The first time I heard a hospital CFO tell me that improved access in the hospital’s primary care practices was a problem for him I was shocked.
“I’m not sure I get the problem here…” said the naive me.
“Well, our system gets about $450 every time one of these patients visit the emergency department and only $50 when they visit our primary care practice. You do the math.”
“But….” [picture me turning a bit red and breaking a sweat here] “but…. when people see their primary care doc they get better care. I mean of course the emergency department is great, but there are really good studies….” He’s glazing over – he doesn’t want to hear about studies.

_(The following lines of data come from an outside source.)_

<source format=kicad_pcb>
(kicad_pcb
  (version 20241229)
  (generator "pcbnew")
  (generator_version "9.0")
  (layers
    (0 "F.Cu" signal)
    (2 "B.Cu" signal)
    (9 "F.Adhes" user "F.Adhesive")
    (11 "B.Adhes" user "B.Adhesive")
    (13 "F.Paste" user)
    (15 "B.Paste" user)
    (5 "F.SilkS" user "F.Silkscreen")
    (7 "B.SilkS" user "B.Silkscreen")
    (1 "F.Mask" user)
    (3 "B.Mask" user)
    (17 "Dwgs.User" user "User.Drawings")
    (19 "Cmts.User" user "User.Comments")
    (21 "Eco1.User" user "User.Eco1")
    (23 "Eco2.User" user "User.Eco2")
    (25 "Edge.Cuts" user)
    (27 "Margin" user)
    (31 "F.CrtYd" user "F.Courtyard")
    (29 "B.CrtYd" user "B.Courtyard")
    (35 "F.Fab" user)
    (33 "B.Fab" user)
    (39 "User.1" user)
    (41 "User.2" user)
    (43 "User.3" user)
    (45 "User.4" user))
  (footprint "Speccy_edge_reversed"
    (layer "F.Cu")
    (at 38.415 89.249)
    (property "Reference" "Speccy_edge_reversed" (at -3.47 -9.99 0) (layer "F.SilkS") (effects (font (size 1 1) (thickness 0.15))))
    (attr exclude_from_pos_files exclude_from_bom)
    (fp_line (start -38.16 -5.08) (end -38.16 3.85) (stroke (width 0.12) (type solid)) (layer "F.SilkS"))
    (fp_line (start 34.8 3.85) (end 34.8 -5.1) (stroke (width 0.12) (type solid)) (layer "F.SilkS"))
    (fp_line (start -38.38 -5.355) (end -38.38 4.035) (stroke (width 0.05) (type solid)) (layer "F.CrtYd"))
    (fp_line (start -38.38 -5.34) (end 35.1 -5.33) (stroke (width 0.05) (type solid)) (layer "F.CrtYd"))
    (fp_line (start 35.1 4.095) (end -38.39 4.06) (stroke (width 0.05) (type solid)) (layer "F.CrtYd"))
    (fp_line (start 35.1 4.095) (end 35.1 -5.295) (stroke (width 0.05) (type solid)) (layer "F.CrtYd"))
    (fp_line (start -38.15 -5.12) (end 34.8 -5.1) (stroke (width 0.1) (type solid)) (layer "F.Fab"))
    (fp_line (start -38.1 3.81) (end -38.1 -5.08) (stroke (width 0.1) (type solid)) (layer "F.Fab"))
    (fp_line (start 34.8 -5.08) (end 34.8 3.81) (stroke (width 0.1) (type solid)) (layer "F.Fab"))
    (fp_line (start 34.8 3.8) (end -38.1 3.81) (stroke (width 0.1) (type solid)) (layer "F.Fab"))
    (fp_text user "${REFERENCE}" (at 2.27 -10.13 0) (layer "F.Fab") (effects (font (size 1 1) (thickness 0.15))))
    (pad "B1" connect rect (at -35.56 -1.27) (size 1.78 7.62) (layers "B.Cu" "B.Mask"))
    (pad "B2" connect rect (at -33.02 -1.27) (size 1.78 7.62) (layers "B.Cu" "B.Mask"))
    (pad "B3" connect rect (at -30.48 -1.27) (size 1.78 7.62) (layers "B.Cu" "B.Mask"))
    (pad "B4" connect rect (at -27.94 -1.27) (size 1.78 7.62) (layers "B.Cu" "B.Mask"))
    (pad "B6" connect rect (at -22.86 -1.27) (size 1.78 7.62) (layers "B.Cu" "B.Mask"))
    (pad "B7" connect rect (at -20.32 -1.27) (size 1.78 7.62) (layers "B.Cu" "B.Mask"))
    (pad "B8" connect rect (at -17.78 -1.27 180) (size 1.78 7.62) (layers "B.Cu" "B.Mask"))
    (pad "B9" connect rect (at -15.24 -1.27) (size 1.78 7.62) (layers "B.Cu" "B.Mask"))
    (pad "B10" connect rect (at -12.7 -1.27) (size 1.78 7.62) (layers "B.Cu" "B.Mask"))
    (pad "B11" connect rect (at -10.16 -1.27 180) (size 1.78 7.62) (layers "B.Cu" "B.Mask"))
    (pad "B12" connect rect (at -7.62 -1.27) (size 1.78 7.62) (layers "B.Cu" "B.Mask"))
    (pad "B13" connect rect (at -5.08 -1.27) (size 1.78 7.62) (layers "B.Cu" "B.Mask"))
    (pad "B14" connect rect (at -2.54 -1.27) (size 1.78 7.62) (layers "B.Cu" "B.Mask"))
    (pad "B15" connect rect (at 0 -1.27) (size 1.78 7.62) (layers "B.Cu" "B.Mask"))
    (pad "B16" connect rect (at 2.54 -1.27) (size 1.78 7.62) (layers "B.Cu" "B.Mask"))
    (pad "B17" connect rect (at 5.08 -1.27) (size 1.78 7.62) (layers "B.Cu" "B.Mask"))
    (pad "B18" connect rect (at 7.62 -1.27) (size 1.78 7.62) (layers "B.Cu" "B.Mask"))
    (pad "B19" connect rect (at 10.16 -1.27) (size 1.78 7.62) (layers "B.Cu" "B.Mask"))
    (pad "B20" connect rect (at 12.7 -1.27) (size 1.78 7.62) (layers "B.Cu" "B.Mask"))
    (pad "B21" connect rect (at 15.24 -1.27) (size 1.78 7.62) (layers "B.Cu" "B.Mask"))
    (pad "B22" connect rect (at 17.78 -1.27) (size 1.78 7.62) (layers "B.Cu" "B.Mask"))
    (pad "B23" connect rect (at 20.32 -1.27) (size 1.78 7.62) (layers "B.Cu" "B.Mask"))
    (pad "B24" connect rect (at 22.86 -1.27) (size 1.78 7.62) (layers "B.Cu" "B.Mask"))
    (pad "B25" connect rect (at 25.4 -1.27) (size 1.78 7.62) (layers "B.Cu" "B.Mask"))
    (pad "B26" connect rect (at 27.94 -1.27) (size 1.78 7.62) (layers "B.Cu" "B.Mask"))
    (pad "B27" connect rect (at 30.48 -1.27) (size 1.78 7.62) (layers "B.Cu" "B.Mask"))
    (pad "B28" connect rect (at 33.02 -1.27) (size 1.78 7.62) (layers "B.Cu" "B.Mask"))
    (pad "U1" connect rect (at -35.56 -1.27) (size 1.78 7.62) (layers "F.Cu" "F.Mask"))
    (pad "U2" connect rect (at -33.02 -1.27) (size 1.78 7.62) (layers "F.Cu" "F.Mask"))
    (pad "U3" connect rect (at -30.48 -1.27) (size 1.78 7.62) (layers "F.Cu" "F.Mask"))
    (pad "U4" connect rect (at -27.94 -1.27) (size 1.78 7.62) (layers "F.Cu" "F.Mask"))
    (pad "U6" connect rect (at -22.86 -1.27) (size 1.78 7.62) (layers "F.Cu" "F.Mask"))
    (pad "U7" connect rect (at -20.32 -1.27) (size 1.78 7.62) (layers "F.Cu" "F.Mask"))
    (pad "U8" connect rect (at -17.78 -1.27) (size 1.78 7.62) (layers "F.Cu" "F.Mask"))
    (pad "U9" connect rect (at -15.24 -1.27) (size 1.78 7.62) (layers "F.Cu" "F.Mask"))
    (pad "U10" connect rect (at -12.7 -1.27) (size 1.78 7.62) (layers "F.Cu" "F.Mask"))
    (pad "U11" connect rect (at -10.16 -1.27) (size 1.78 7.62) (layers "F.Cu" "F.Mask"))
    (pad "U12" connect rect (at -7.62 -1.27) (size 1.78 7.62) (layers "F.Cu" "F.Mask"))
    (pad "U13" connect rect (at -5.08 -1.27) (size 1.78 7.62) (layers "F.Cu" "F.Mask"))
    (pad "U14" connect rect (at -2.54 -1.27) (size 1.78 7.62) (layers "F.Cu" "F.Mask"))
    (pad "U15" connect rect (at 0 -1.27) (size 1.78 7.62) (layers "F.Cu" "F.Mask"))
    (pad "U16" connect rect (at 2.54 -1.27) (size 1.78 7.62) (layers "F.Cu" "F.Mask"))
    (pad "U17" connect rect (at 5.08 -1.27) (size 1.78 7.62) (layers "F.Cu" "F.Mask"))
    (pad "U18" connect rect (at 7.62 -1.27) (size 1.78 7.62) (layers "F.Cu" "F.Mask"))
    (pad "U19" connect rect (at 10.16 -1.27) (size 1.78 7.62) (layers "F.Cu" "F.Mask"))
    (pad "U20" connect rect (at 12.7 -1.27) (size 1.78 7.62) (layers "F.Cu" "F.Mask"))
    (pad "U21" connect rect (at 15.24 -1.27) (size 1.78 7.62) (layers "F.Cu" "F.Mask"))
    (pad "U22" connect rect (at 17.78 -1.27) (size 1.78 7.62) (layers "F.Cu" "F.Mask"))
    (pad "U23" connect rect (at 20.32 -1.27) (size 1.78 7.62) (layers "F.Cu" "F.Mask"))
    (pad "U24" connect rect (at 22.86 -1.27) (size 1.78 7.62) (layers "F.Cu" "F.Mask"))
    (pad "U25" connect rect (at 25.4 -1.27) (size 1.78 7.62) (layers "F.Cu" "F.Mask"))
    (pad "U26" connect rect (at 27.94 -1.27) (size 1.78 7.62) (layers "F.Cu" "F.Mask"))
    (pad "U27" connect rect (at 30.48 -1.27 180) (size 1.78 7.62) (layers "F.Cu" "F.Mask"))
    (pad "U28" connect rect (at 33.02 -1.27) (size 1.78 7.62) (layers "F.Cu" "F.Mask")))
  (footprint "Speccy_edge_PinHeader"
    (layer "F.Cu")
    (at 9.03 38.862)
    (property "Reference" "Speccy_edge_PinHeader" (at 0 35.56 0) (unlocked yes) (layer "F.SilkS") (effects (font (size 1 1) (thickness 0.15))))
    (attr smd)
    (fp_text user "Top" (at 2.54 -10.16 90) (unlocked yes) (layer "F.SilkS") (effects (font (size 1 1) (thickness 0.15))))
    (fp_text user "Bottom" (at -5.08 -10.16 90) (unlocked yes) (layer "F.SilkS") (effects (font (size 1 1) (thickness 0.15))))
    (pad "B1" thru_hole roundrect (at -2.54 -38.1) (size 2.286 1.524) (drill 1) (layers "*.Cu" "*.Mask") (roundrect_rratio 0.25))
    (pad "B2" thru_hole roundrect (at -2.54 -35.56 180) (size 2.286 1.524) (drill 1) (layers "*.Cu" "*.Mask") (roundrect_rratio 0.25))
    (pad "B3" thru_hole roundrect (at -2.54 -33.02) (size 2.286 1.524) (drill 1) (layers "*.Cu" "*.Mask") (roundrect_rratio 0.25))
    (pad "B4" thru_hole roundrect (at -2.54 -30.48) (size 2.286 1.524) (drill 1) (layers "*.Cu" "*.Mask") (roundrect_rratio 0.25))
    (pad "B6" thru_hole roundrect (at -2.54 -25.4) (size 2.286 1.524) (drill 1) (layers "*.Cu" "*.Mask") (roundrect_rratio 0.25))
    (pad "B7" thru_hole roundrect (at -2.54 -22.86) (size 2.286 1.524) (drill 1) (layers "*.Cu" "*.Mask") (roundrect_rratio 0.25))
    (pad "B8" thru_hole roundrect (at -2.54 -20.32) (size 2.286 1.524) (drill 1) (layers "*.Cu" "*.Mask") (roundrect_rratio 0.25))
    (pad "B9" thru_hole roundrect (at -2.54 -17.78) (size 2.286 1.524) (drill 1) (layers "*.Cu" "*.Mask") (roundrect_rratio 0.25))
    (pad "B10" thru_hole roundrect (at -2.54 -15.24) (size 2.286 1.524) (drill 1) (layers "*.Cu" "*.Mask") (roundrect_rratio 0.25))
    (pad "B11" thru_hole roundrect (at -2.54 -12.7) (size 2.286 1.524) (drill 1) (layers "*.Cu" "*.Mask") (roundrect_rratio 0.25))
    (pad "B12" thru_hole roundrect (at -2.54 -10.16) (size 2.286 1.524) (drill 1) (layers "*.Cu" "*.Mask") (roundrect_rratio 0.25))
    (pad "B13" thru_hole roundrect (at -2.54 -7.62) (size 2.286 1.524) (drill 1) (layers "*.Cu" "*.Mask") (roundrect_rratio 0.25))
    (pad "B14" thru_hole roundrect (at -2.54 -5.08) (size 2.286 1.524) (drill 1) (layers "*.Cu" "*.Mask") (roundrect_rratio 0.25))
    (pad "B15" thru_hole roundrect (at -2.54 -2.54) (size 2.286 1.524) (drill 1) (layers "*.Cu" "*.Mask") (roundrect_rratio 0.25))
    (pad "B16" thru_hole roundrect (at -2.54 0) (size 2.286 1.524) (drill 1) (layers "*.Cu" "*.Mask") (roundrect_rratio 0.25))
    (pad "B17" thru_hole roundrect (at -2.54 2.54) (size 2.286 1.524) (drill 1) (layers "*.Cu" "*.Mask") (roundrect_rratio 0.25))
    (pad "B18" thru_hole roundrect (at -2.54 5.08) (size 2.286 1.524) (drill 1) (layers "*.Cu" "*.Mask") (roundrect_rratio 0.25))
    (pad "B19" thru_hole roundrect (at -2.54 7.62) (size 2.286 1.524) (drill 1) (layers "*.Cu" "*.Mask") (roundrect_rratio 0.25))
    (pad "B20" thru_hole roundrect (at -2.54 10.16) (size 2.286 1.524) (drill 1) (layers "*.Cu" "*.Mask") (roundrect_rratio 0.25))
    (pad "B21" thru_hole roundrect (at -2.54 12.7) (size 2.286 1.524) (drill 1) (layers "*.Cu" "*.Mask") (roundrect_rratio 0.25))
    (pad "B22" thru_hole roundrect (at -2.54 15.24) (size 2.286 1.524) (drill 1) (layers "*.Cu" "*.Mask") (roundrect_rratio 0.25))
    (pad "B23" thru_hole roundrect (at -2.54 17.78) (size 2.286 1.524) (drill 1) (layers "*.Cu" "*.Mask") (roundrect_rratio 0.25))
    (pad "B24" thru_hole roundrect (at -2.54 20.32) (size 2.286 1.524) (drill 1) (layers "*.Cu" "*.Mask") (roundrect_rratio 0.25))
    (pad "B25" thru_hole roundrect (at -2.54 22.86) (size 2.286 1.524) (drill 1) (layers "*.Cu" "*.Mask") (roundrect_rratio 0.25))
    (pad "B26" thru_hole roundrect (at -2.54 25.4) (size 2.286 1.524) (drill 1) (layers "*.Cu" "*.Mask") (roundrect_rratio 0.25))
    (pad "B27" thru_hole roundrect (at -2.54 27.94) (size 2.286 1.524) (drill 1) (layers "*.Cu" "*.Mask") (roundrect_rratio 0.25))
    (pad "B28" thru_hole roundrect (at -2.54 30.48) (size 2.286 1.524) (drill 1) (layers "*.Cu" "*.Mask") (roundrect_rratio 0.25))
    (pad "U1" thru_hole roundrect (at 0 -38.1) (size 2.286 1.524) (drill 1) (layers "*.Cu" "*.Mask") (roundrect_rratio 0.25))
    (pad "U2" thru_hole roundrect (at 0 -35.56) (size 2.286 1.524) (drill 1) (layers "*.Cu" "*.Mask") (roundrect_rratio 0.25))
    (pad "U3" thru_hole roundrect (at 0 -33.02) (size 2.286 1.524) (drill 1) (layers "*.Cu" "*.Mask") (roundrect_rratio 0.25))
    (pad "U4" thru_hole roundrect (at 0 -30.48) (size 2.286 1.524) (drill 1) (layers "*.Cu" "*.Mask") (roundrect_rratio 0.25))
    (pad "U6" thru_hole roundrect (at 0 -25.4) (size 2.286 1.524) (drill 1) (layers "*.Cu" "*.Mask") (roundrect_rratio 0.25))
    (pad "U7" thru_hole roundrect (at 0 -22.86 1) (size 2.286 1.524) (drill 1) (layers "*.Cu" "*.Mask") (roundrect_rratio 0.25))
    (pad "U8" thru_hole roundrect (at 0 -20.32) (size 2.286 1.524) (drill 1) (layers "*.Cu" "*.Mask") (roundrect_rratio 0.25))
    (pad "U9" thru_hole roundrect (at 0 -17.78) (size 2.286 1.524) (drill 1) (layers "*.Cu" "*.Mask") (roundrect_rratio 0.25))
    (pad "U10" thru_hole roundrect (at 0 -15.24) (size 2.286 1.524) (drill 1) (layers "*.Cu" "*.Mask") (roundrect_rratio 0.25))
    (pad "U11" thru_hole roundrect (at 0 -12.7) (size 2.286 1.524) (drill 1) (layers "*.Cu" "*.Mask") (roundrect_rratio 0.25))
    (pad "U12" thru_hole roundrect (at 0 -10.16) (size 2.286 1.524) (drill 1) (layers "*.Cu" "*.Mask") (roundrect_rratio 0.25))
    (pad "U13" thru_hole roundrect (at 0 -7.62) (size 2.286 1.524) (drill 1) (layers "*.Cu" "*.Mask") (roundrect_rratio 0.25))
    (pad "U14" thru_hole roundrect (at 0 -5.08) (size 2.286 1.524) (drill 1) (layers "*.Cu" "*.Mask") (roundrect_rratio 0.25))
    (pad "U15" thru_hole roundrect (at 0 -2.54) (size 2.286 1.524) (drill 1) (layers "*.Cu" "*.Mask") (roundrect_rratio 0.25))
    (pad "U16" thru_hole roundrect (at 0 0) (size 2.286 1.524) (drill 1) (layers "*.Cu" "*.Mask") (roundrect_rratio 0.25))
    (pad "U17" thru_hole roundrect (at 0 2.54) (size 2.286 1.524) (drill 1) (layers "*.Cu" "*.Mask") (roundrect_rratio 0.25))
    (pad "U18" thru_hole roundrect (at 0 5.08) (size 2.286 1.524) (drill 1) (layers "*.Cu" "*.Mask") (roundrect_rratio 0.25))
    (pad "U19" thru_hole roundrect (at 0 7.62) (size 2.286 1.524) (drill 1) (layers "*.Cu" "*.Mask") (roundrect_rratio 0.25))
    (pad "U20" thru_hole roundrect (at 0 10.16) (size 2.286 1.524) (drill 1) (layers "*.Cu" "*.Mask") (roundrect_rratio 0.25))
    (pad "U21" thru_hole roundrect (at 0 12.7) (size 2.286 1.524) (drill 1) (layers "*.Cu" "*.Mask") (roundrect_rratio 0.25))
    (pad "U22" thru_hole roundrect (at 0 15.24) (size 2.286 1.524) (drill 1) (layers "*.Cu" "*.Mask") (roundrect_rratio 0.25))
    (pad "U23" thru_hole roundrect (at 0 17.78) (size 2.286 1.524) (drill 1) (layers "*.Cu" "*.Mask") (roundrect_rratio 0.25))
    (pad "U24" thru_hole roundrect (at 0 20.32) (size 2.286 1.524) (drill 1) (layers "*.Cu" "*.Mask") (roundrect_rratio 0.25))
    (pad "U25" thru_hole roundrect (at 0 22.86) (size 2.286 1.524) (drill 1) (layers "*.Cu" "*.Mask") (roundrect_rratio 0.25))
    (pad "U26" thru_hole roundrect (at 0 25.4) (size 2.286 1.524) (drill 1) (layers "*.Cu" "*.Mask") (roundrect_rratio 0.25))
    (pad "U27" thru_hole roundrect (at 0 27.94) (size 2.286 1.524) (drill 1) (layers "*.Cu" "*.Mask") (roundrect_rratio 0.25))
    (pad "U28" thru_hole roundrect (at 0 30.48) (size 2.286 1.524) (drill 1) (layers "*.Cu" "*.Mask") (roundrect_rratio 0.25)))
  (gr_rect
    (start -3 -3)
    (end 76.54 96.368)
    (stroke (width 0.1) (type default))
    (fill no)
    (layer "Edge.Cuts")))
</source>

I try the high road: “When people see their PCP the care they get is more personal, more nuanced. Recommendations are tailored to the individual. Clinical outcomes are better, satisfaction is better and we get more affordable health care because the costs are lower…”
“But that’s just my point,” says the CFO, “costs are lower because you’re taking money out of my pocket. This is a business. It is my job to make it work. What you’re doing is unacceptable and it needs to stop.”
This is not the only such conversation I’ve had over the years. It is the norm, not the exception. Of course there are exceptions and there are great health systems that figure out how to make ends meet while practicing ethically. The problem is that so much of insurance payment policy is lined up against the ethical practice of medicine.
I don’t mean to say that ‘it is all the fault of those darned insurance companies,’ we all have played roles in this mess, but we need to start calling these policies what they are – shameful and harmful to the health of Americans, self-serving policies that may currently improve the bottom line of a corporation but hurt the bottom line of our society.